▶ **DATA SECTION**:
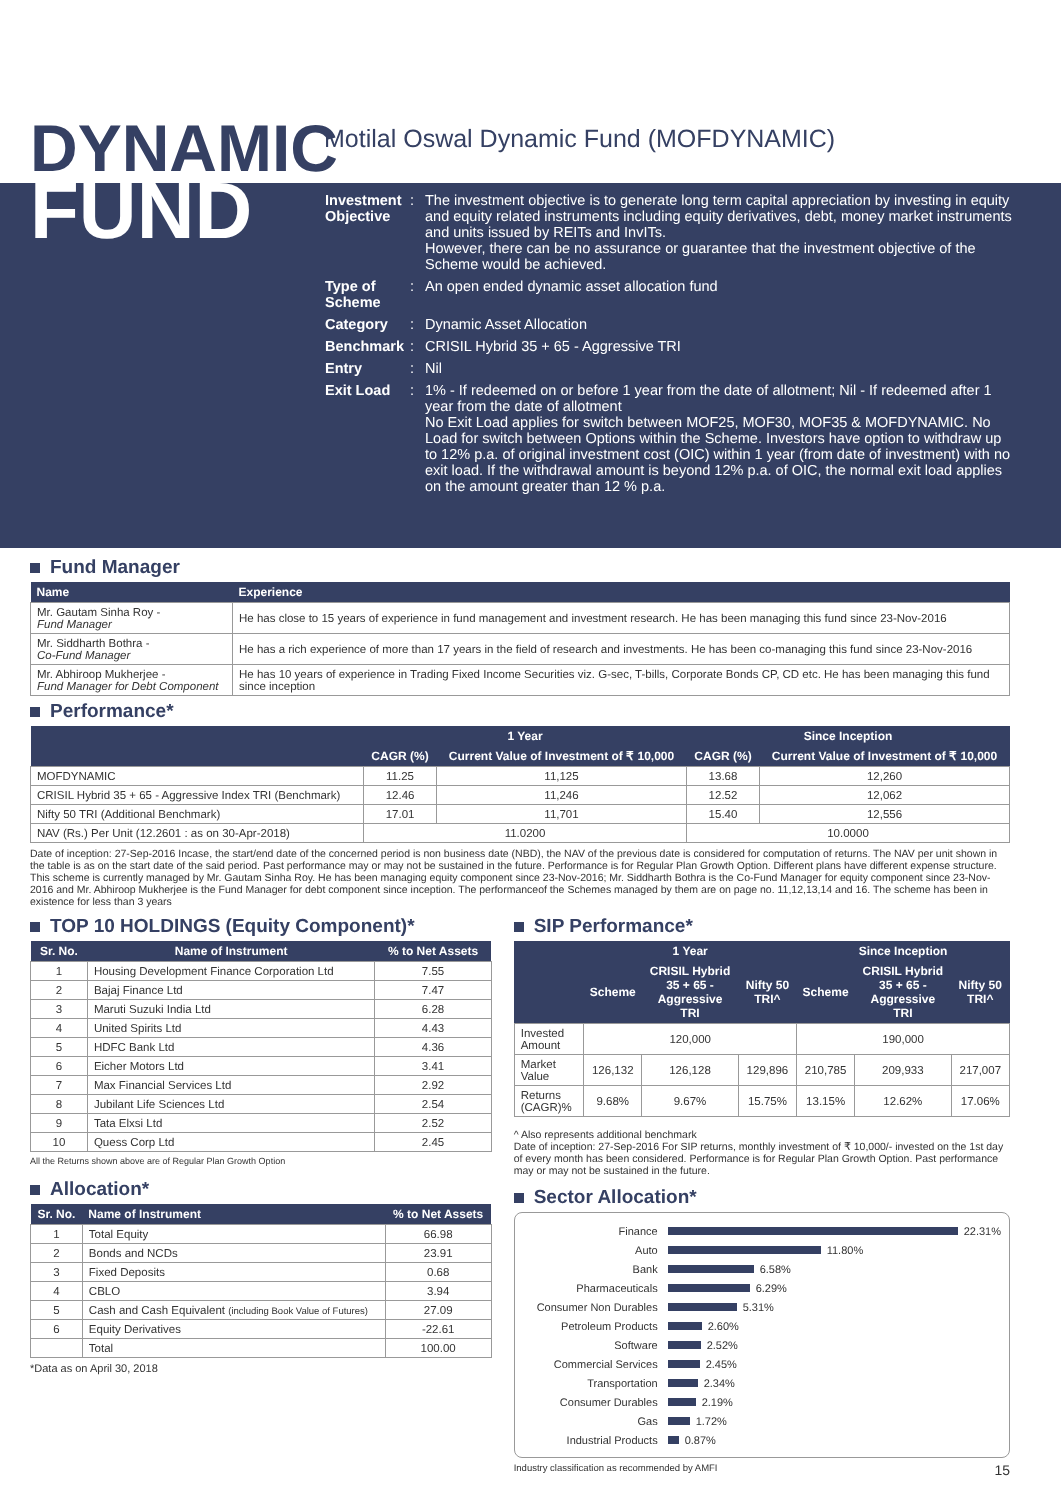DYNAMIC
FUND
Motilal Oswal Dynamic Fund (MOFDYNAMIC)
Investment Objective
: The investment objective is to generate long term capital appreciation by investing in equity and equity related instruments including equity derivatives, debt, money market instruments and units issued by REITs and InvITs.
However, there can be no assurance or guarantee that the investment objective of the Scheme would be achieved.
Type of Scheme
: An open ended dynamic asset allocation fund
Category : Dynamic Asset Allocation
Benchmark : CRISIL Hybrid 35 + 65 - Aggressive TRI
Entry : Nil
Exit Load : 1% - If redeemed on or before 1 year from the date of allotment; Nil - If redeemed after 1 year from the date of allotment
No Exit Load applies for switch between MOF25, MOF30, MOF35 & MOFDYNAMIC. No Load for switch between Options within the Scheme. Investors have option to withdraw up to 12% p.a. of original investment cost (OIC) within 1 year (from date of investment) with no exit load. If the withdrawal amount is beyond 12% p.a. of OIC, the normal exit load applies on the amount greater than 12 % p.a.
Fund Manager
| Name | Experience |
| --- | --- |
| Mr. Gautam Sinha Roy - Fund Manager | He has close to 15 years of experience in fund management and investment research. He has been managing this fund since 23-Nov-2016 |
| Mr. Siddharth Bothra - Co-Fund Manager | He has a rich experience of more than 17 years in the field of research and investments. He has been co-managing this fund since 23-Nov-2016 |
| Mr. Abhiroop Mukherjee - Fund Manager for Debt Component | He has 10 years of experience in Trading Fixed Income Securities viz. G-sec, T-bills, Corporate Bonds CP, CD etc. He has been managing this fund since inception |
Performance*
| | 1 Year | | Since Inception | |
| --- | --- | --- | --- | --- |
| | CAGR (%) | Current Value of Investment of ₹ 10,000 | CAGR (%) | Current Value of Investment of ₹ 10,000 |
| MOFDYNAMIC | 11.25 | 11,125 | 13.68 | 12,260 |
| CRISIL Hybrid 35 + 65 - Aggressive Index TRI (Benchmark) | 12.46 | 11,246 | 12.52 | 12,062 |
| Nifty 50 TRI (Additional Benchmark) | 17.01 | 11,701 | 15.40 | 12,556 |
| NAV (Rs.) Per Unit (12.2601 : as on 30-Apr-2018) | 11.0200 | | 10.0000 | |
Date of inception: 27-Sep-2016 Incase, the start/end date of the concerned period is non business date (NBD), the NAV of the previous date is considered for computation of returns. The NAV per unit shown in the table is as on the start date of the said period. Past performance may or may not be sustained in the future. Performance is for Regular Plan Growth Option. Different plans have different expense structure. This scheme is currently managed by Mr. Gautam Sinha Roy. He has been managing equity component since 23-Nov-2016; Mr. Siddharth Bothra is the Co-Fund Manager for equity component since 23-Nov-2016 and Mr. Abhiroop Mukherjee is the Fund Manager for debt component since inception. The performanceof the Schemes managed by them are on page no. 11,12,13,14 and 16. The scheme has been in existence for less than 3 years
TOP 10 HOLDINGS (Equity Component)*
| Sr. No. | Name of Instrument | % to Net Assets |
| --- | --- | --- |
| 1 | Housing Development Finance Corporation Ltd | 7.55 |
| 2 | Bajaj Finance Ltd | 7.47 |
| 3 | Maruti Suzuki India Ltd | 6.28 |
| 4 | United Spirits Ltd | 4.43 |
| 5 | HDFC Bank Ltd | 4.36 |
| 6 | Eicher Motors Ltd | 3.41 |
| 7 | Max Financial Services Ltd | 2.92 |
| 8 | Jubilant Life Sciences Ltd | 2.54 |
| 9 | Tata Elxsi Ltd | 2.52 |
| 10 | Quess Corp Ltd | 2.45 |
All the Returns shown above are of Regular Plan Growth Option
Allocation*
| Sr. No. | Name of Instrument | % to Net Assets |
| --- | --- | --- |
| 1 | Total Equity | 66.98 |
| 2 | Bonds and NCDs | 23.91 |
| 3 | Fixed Deposits | 0.68 |
| 4 | CBLO | 3.94 |
| 5 | Cash and Cash Equivalent (including Book Value of Futures) | 27.09 |
| 6 | Equity Derivatives | -22.61 |
| | Total | 100.00 |
*Data as on April 30, 2018
SIP Performance*
| | 1 Year | | | Since Inception | | |
| --- | --- | --- | --- | --- | --- | --- |
| | Scheme | CRISIL Hybrid 35 + 65 - Aggressive TRI | Nifty 50 TRI^ | Scheme | CRISIL Hybrid 35 + 65 - Aggressive TRI | Nifty 50 TRI^ |
| Invested Amount | 120,000 | | | 190,000 | | |
| Market Value | 126,132 | 126,128 | 129,896 | 210,785 | 209,933 | 217,007 |
| Returns (CAGR)% | 9.68% | 9.67% | 15.75% | 13.15% | 12.62% | 17.06% |
^ Also represents additional benchmark
Date of inception: 27-Sep-2016 For SIP returns, monthly investment of ₹ 10,000/- invested on the 1st day of every month has been considered. Performance is for Regular Plan Growth Option. Past performance may or may not be sustained in the future.
Sector Allocation*
Finance 22.31%
Auto 11.80%
Bank 6.58%
Pharmaceuticals 6.29%
Consumer Non Durables 5.31%
Petroleum Products 2.60%
Software 2.52%
Commercial Services 2.45%
Transportation 2.34%
Consumer Durables 2.19%
Gas 1.72%
Industrial Products 0.87%
Industry classification as recommended by AMFI 15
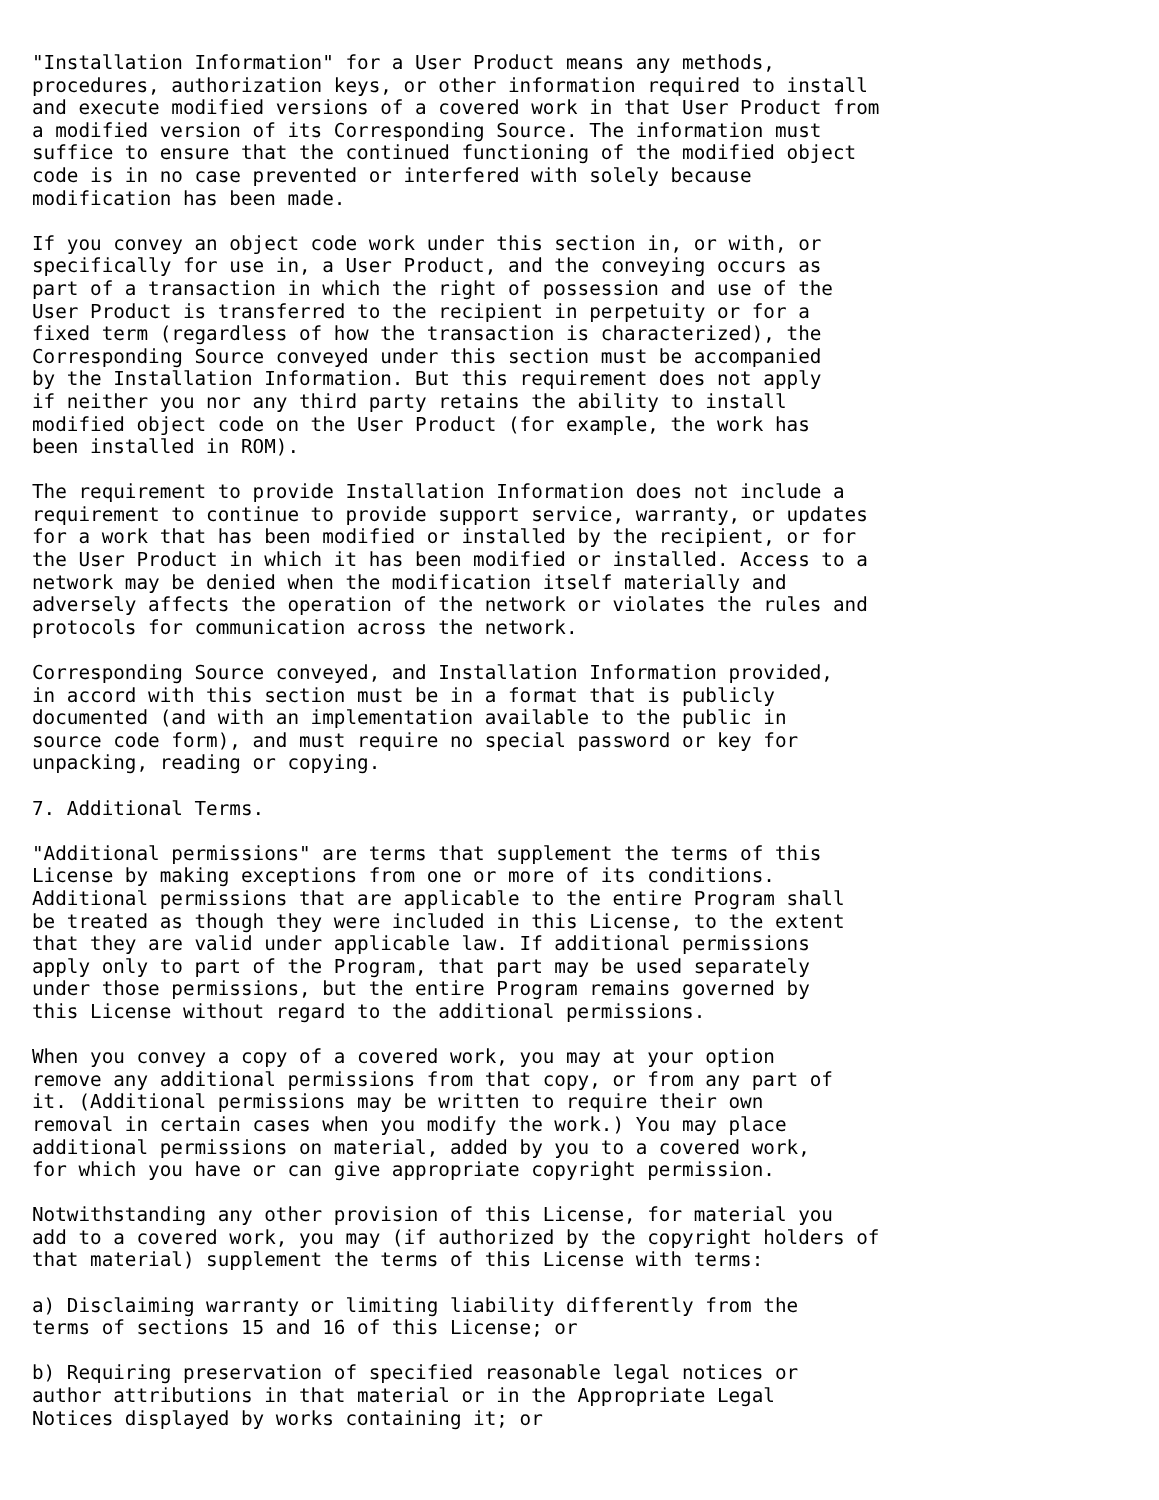"Installation Information" for a User Product means any methods,
procedures, authorization keys, or other information required to install
and execute modified versions of a covered work in that User Product from
a modified version of its Corresponding Source. The information must
suffice to ensure that the continued functioning of the modified object
code is in no case prevented or interfered with solely because
modification has been made.

If you convey an object code work under this section in, or with, or
specifically for use in, a User Product, and the conveying occurs as
part of a transaction in which the right of possession and use of the
User Product is transferred to the recipient in perpetuity or for a
fixed term (regardless of how the transaction is characterized), the
Corresponding Source conveyed under this section must be accompanied
by the Installation Information. But this requirement does not apply
if neither you nor any third party retains the ability to install
modified object code on the User Product (for example, the work has
been installed in ROM).

The requirement to provide Installation Information does not include a
requirement to continue to provide support service, warranty, or updates
for a work that has been modified or installed by the recipient, or for
the User Product in which it has been modified or installed. Access to a
network may be denied when the modification itself materially and
adversely affects the operation of the network or violates the rules and
protocols for communication across the network.

Corresponding Source conveyed, and Installation Information provided,
in accord with this section must be in a format that is publicly
documented (and with an implementation available to the public in
source code form), and must require no special password or key for
unpacking, reading or copying.

7. Additional Terms.

"Additional permissions" are terms that supplement the terms of this
License by making exceptions from one or more of its conditions.
Additional permissions that are applicable to the entire Program shall
be treated as though they were included in this License, to the extent
that they are valid under applicable law. If additional permissions
apply only to part of the Program, that part may be used separately
under those permissions, but the entire Program remains governed by
this License without regard to the additional permissions.

When you convey a copy of a covered work, you may at your option
remove any additional permissions from that copy, or from any part of
it. (Additional permissions may be written to require their own
removal in certain cases when you modify the work.) You may place
additional permissions on material, added by you to a covered work,
for which you have or can give appropriate copyright permission.

Notwithstanding any other provision of this License, for material you
add to a covered work, you may (if authorized by the copyright holders of
that material) supplement the terms of this License with terms:

a) Disclaiming warranty or limiting liability differently from the
terms of sections 15 and 16 of this License; or

b) Requiring preservation of specified reasonable legal notices or
author attributions in that material or in the Appropriate Legal
Notices displayed by works containing it; or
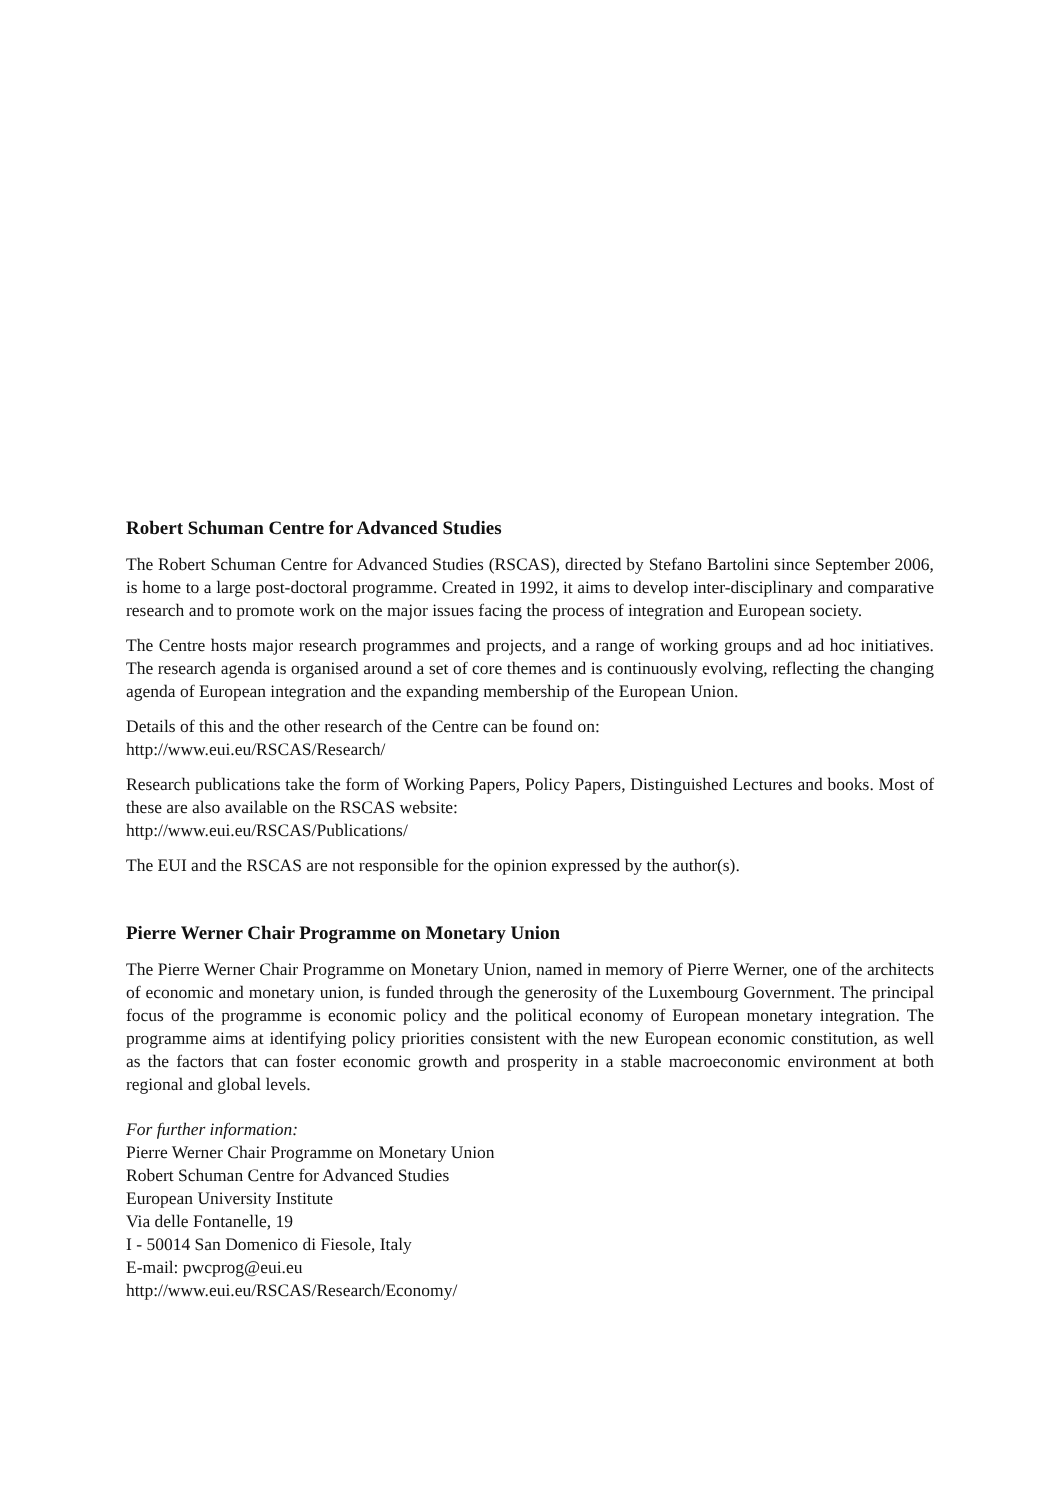Robert Schuman Centre for Advanced Studies
The Robert Schuman Centre for Advanced Studies (RSCAS), directed by Stefano Bartolini since September 2006, is home to a large post-doctoral programme. Created in 1992, it aims to develop inter-disciplinary and comparative research and to promote work on the major issues facing the process of integration and European society.
The Centre hosts major research programmes and projects, and a range of working groups and ad hoc initiatives. The research agenda is organised around a set of core themes and is continuously evolving, reflecting the changing agenda of European integration and the expanding membership of the European Union.
Details of this and the other research of the Centre can be found on:
http://www.eui.eu/RSCAS/Research/
Research publications take the form of Working Papers, Policy Papers, Distinguished Lectures and books. Most of these are also available on the RSCAS website:
http://www.eui.eu/RSCAS/Publications/
The EUI and the RSCAS are not responsible for the opinion expressed by the author(s).
Pierre Werner Chair Programme on Monetary Union
The Pierre Werner Chair Programme on Monetary Union, named in memory of Pierre Werner, one of the architects of economic and monetary union, is funded through the generosity of the Luxembourg Government. The principal focus of the programme is economic policy and the political economy of European monetary integration. The programme aims at identifying policy priorities consistent with the new European economic constitution, as well as the factors that can foster economic growth and prosperity in a stable macroeconomic environment at both regional and global levels.
For further information:
Pierre Werner Chair Programme on Monetary Union
Robert Schuman Centre for Advanced Studies
European University Institute
Via delle Fontanelle, 19
I - 50014 San Domenico di Fiesole, Italy
E-mail: pwcprog@eui.eu
http://www.eui.eu/RSCAS/Research/Economy/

▶ **EXERCISE DESCRIPTION**:
Extract from the listing above the lines between the line containing "The requirement to" and the line containing "Corresponding Source conveyed, and", keeping both of those lines. Output nothing else.

▶ **RESULT**:
The requirement to provide Installation Information does not include a
requirement to continue to provide support service, warranty, or updates
for a work that has been modified or installed by the recipient, or for
the User Product in which it has been modified or installed. Access to a
network may be denied when the modification itself materially and
adversely affects the operation of the network or violates the rules and
protocols for communication across the network.

Corresponding Source conveyed, and Installation Information provided,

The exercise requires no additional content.